____ Extracted information

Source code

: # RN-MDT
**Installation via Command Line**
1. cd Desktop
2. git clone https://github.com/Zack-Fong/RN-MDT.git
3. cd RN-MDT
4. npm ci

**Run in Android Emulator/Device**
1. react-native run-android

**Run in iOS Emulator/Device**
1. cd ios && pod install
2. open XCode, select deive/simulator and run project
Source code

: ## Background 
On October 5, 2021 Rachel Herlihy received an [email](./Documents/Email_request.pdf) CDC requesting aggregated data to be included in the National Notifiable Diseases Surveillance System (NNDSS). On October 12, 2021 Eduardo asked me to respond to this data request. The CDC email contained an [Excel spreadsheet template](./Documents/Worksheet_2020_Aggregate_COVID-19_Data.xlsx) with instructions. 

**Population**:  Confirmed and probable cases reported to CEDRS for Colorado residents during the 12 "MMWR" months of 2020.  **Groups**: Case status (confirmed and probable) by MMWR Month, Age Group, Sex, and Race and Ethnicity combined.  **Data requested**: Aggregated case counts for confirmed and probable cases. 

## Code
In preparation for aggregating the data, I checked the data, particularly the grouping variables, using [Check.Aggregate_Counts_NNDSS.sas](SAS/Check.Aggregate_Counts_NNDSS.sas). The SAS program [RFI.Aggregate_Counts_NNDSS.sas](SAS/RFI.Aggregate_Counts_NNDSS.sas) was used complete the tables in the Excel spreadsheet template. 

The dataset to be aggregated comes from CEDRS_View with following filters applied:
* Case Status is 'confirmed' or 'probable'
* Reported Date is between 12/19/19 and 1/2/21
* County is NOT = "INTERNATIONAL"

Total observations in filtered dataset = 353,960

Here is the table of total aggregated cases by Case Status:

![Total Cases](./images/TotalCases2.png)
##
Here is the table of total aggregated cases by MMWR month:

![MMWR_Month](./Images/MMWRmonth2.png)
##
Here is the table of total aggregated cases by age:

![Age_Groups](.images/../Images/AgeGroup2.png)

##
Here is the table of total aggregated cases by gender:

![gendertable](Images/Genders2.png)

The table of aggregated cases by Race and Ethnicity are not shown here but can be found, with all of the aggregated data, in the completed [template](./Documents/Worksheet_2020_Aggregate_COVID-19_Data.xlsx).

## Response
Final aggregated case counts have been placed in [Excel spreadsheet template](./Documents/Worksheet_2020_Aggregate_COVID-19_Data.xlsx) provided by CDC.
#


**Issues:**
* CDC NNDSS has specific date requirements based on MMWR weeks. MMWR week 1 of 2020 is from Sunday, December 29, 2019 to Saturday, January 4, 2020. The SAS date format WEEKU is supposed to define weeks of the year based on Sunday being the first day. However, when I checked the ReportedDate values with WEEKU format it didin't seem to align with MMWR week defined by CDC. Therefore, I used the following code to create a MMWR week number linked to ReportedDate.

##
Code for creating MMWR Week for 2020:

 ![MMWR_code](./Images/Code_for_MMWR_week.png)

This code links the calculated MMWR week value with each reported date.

________
____ Extracted information

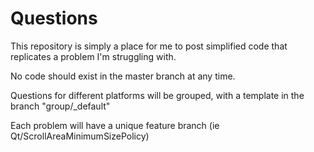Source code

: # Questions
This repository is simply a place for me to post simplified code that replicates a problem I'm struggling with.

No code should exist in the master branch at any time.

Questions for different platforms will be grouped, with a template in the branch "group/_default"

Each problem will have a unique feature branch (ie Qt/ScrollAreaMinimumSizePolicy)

________

> _Exercise prompt_: Review the entries above and return every line where "checked" appears.

> _Expected output_:
In preparation for aggregating the data, I checked the data, particularly the grouping variables, using [Check.Aggregate_Counts_NNDSS.sas](SAS/Check.Aggregate_Counts_NNDSS.sas). The SAS program [RFI.Aggregate_Counts_NNDSS.sas](SAS/RFI.Aggregate_Counts_NNDSS.sas) was used complete the tables in the Excel spreadsheet template. 
* CDC NNDSS has specific date requirements based on MMWR weeks. MMWR week 1 of 2020 is from Sunday, December 29, 2019 to Saturday, January 4, 2020. The SAS date format WEEKU is supposed to define weeks of the year based on Sunday being the first day. However, when I checked the ReportedDate values with WEEKU format it didin't seem to align with MMWR week defined by CDC. Therefore, I used the following code to create a MMWR week number linked to ReportedDate.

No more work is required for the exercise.